The values in the histogram reflect the size of the different objects. The smiley-faces all have the same object size, hence the big peak. But all the sharks will show a different size, hence the three smaller peaks.

Nuclei

# We made a histogram of nuclear sizes, but the sizes were in pixels. Produce a histogram with the sizes in microns. (You might need a tool like FIJI.)

# Let's reiterate creating the mask and collecting the sizes
img_path_KTR = '/Users/m.wehrens/Data_notbacked/2025_Py-Image-workshop_KTR-example-data/raw/Composite_KTR.tif'
img_nuclei = tiff.imread(img_path_KTR)[0, 0, 0:200, 0:200]
_ = plt.imshow(img_nuclei, cmap='magma')
plt.show()

# Get mask and region properties
mask_nuclei = img_nuclei>700
labeled_nuclei = sk.measure.label(mask_nuclei)
regions = sk.measure.regionprops(labeled_nuclei, intensity_image=img_nuclei)

# From the metadata, we learn the following
pixel_length = 1.1364
pixel_area   = pixel_length**2

# Show the mask for reference
_ = plt.imshow(
        mask_nuclei, 
        extent = [0, mask_nuclei.shape[1]*pixel_length, 
                  0, mask_nuclei.shape[0]*pixel_length], 
        origin='lower'
    )
_ = plt.xlabel(f"x [$\\mu m^2$]")
_ = plt.ylabel(f"y [$\\mu m^2$]")
plt.show()

# Now produce a histogram with the real sizes
_ = plt.hist([r.area*pixel_area for r in regions], bins=100)
_ = plt.xlabel(f"Nuclear size in $\\mu m^2$")
_ = plt.ylabel("Times observed")
plt.show()

# Can you also add their contours?

# Let's add contours to the original image
_ = plt.imshow(img_nuclei, cmap='magma')
_ = plt.contour(
        mask_nuclei, 
        levels = [0.5],
        colors='lightblue',
    )
# And put a cross in their centers
centroids = np.array([r.centroid for r in regions])
_ = plt.plot(centroids[:,1], centroids[:,0], 'xw')
    
plt.show()

# And now for the color map that clearly shows the mask

# Use the functions `np.random.rand()` and `ListedColormap()` to create a colormap that's a bit more useful to display the labeled nuclei.
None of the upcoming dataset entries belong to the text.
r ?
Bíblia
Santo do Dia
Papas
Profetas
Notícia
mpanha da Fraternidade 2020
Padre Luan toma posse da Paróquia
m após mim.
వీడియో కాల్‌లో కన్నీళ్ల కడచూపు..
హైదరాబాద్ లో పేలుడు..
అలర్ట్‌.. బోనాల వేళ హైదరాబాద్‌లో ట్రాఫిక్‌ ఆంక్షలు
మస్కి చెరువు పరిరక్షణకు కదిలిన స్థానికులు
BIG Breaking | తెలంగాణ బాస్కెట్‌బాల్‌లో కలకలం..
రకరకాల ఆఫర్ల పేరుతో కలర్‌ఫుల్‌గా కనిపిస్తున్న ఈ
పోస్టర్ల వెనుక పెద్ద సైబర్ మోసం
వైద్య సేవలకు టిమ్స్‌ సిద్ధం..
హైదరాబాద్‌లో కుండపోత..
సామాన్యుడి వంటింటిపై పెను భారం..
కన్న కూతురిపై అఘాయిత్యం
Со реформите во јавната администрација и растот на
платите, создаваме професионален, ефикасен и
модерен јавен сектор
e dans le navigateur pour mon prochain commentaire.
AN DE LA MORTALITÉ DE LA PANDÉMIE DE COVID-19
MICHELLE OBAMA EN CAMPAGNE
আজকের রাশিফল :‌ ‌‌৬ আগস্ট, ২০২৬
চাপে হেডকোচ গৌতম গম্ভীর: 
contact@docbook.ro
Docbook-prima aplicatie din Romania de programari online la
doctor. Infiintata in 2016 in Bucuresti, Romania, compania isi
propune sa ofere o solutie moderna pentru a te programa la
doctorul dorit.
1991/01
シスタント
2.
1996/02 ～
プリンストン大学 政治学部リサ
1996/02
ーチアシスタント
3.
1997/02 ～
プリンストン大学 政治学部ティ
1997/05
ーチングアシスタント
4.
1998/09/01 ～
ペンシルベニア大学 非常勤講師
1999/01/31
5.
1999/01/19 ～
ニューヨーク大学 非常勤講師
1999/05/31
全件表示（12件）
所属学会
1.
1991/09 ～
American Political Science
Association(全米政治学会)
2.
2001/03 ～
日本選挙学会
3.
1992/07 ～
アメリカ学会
from matplotlib.colors import ListedColormap

# Create a random colormap for labeled nuclei
colors = (np.random.rand(len(regions) + 1, 3)+.2)/1.2
colors[0] = [0, 0, 0]  # Background is black
cmap = ListedColormap(colors)

# Display labeled nuclei with the random colormap
_ = plt.imshow(labeled_nuclei, cmap=cmap)
plt.show()

Optional exercises answers

import matplotlib.pyplot as plt
import seaborn as sns
import tifffile as tiff
import numpy as np

import skimage as sk
from scipy import stats
from scipy import ndimage
# Dodgy guys

# Load the picture `images/car/dodgy-guys.tif`
img_dodgy = tiff.imread('../images/car/dodgy-guys.tif')
_=plt.imshow(img_dodgy)

# Can you count the amount of dodgy guys with python?
mask_dodgy_inv = np.max(img_dodgy)-img_dodgy
mask_dodgy = mask_dodgy_inv>2
labeledmask_dodgy = sk.measure.label(mask_dodgy)
np.max(labeledmask_dodgy)
np.int32(14)
# Can you identify where they are in the image (put a cross in a plot)?
regions_dodgy = sk.measure.regionprops(labeledmask_dodgy)
centroids_dodgy = np.array([r.centroid for r in regions_dodgy])
_=plt.imshow(img_dodgy)
_=plt.plot(centroids_dodgy[:,1], centroids_dodgy[:,0], 'xr')
# Can you put the sizes of each of the heads on top of their heads in a plot?
sizes_dodgy = np.array([r.area for r in regions_dodgy])
for i, size in enumerate(sizes_dodgy):
    plt.text(centroids_dodgy[i,1]+10, centroids_dodgy[i,0], str(round(size)), color='red')

# Can you now easily spot which of the faces only occurs once in this image?
np.unique(sizes_dodgy, return_counts=True)
(array([1261., 1743., 2324., 3381.]), array([5, 1, 3, 5]))

So the face corresponding to size 1743 occurs only once.